I've just finished The Last Dance – the documentary about Michael Jordan and the 1990s Chicago Bulls. Really worth a watch.
12 Most surprising thing you've learned about yourself?
I look terrible with long hair. I haven't been able to get it cut and I'm too scared to take the razor to it. Maybe it'll look better when it's really long? I live in hope.
13 On a scale of one to 10, where are you currently in relation to cabin fever and where do you think you will be in June?
Ach, it comes and goes. I'm lucky to have a garden and I'm right next to the Lagan meadows, so I haven't felt too cooped up, which is good. Hopefully it won't suddenly get worse.
14 What are the three things you miss most during lockdown?
The first pint of Guinness, the second pint of Guinness and then I'd probably have to say, the third pint of Guinness.
15 Where will you go and what will you do when restrictions are lifted?
I suppose it depends how slowly everything lifts, and in what order. I can't wait to get back to the Sunflower Bar, but I don't know how comfortable I'll feel going into an enclosed space. I'm also looking forward to heading up to Donegal.
16 Biggest gripe?
Having to make small talk with people about the lockdown all the time. I have zero new information when I speak to people; all I've been doing is sitting in the gaff making chicken stock.

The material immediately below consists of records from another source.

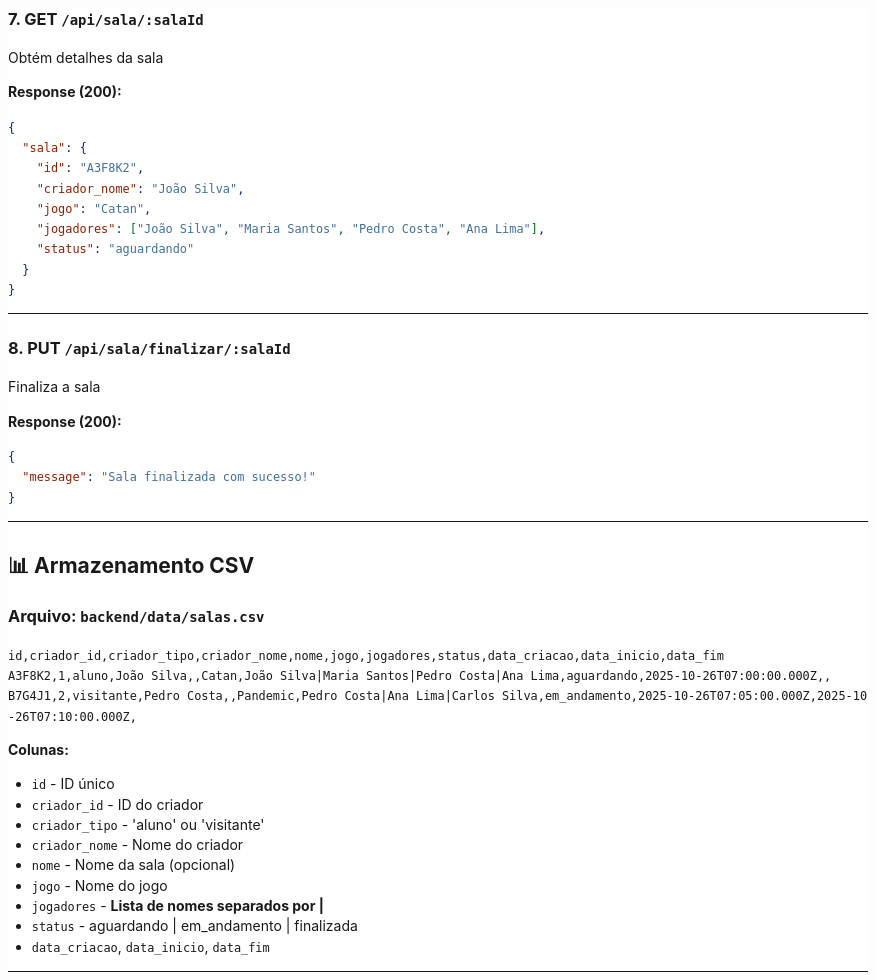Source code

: 
### 7. **GET** `/api/sala/:salaId`
Obtém detalhes da sala

**Response (200):**
```json
{
  "sala": {
    "id": "A3F8K2",
    "criador_nome": "João Silva",
    "jogo": "Catan",
    "jogadores": ["João Silva", "Maria Santos", "Pedro Costa", "Ana Lima"],
    "status": "aguardando"
  }
}
```

---

### 8. **PUT** `/api/sala/finalizar/:salaId`
Finaliza a sala

**Response (200):**
```json
{
  "message": "Sala finalizada com sucesso!"
}
```

---

## 📊 Armazenamento CSV

### Arquivo: `backend/data/salas.csv`

```csv
id,criador_id,criador_tipo,criador_nome,nome,jogo,jogadores,status,data_criacao,data_inicio,data_fim
A3F8K2,1,aluno,João Silva,,Catan,João Silva|Maria Santos|Pedro Costa|Ana Lima,aguardando,2025-10-26T07:00:00.000Z,,
B7G4J1,2,visitante,Pedro Costa,,Pandemic,Pedro Costa|Ana Lima|Carlos Silva,em_andamento,2025-10-26T07:05:00.000Z,2025-10-26T07:10:00.000Z,
```

**Colunas:**
- `id` - ID único
- `criador_id` - ID do criador
- `criador_tipo` - 'aluno' ou 'visitante'
- `criador_nome` - Nome do criador
- `nome` - Nome da sala (opcional)
- `jogo` - Nome do jogo
- `jogadores` - **Lista de nomes separados por |**
- `status` - aguardando | em_andamento | finalizada
- `data_criacao`, `data_inicio`, `data_fim`

---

17 Have your priorities in life or perspectives changed?
Don't think so. Still trying to get through the day, eat nice food, enjoy my work, see my mates and my family when I can. That's still the same.
18 Any new skills or hobbies?
Apart from the aforementioned ketchup-making, nothing new really.
19 What would you like to see change for good when this is all over?
I think this has shown many people just how precarious their economic situation can be. There's what, 7.5 million people furloughed in the UK? It would be great if people's attitude to government assistance could change after this. Maybe the government can look into the feasibility of some form of universal basic income. At the very least, I'd like to think there won't be the same public snobbery towards people receiving benefits.
20 Has coronavirus changed your attitude towards your own mortality?
Nah, sure I'm planning on living forever. It'll be grand.